TASK DIRECTIONS: Copy out the lines of the records verbatim, beginning with the line containing "0.0 to 1.0: 1" and continuing through the line containing "25.2 to 26.2: 1".

SUPPLIED ENTRIES:
□ □ □ □

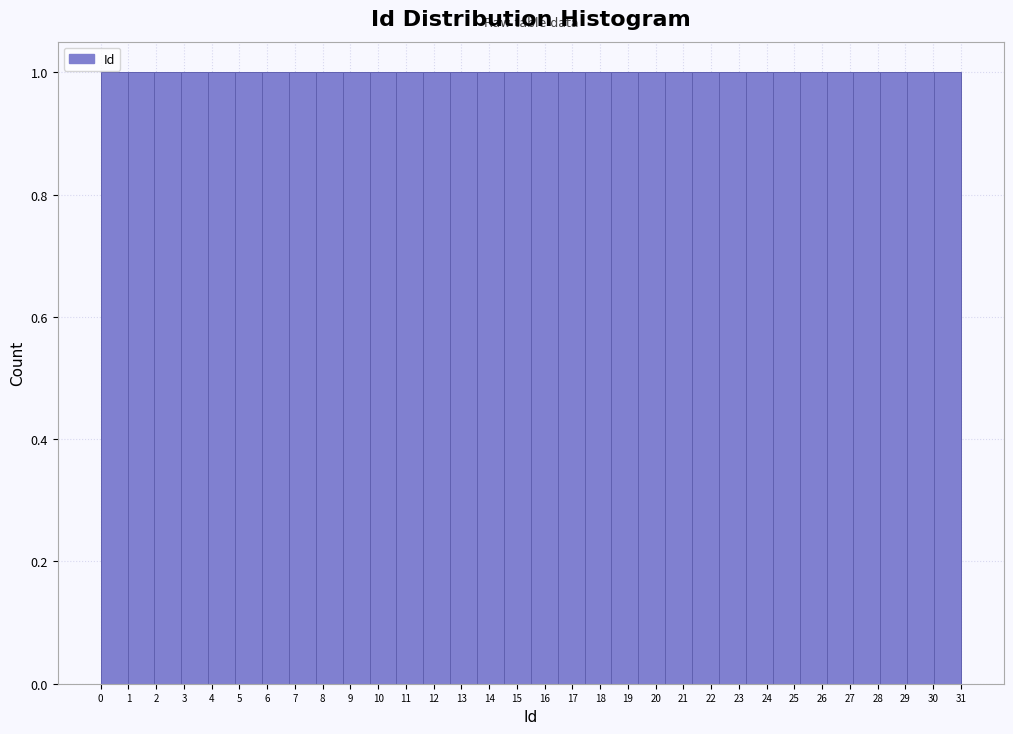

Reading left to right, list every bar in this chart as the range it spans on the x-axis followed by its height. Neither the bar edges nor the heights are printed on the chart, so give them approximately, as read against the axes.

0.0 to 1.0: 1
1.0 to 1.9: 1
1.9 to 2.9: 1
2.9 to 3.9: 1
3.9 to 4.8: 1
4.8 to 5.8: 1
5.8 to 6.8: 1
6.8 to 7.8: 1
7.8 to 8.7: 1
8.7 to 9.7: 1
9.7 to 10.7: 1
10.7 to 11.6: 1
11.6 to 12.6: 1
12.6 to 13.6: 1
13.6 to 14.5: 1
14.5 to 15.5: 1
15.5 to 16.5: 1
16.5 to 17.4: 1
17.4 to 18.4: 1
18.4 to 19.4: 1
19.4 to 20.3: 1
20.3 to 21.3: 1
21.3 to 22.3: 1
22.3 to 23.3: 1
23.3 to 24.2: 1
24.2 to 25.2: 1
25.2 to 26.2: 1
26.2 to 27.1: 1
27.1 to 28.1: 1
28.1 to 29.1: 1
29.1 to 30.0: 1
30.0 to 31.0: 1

□ □ □ □

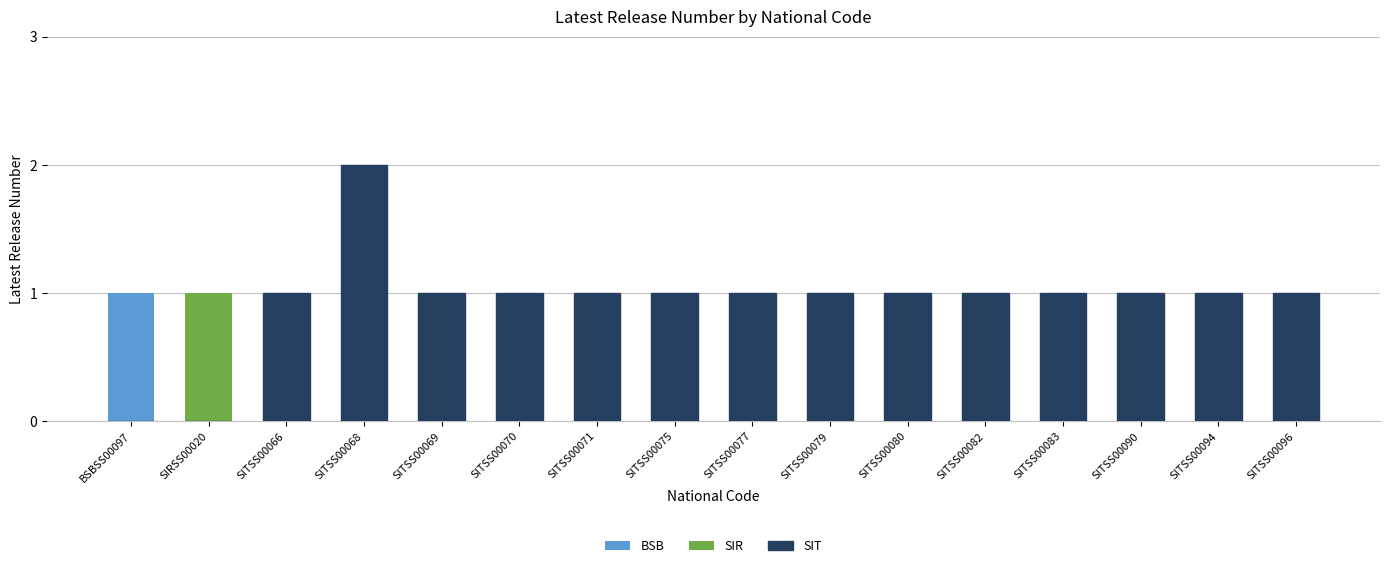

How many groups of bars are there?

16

□ □ □ □

OUTPUT BELOW:
0.0 to 1.0: 1
1.0 to 1.9: 1
1.9 to 2.9: 1
2.9 to 3.9: 1
3.9 to 4.8: 1
4.8 to 5.8: 1
5.8 to 6.8: 1
6.8 to 7.8: 1
7.8 to 8.7: 1
8.7 to 9.7: 1
9.7 to 10.7: 1
10.7 to 11.6: 1
11.6 to 12.6: 1
12.6 to 13.6: 1
13.6 to 14.5: 1
14.5 to 15.5: 1
15.5 to 16.5: 1
16.5 to 17.4: 1
17.4 to 18.4: 1
18.4 to 19.4: 1
19.4 to 20.3: 1
20.3 to 21.3: 1
21.3 to 22.3: 1
22.3 to 23.3: 1
23.3 to 24.2: 1
24.2 to 25.2: 1
25.2 to 26.2: 1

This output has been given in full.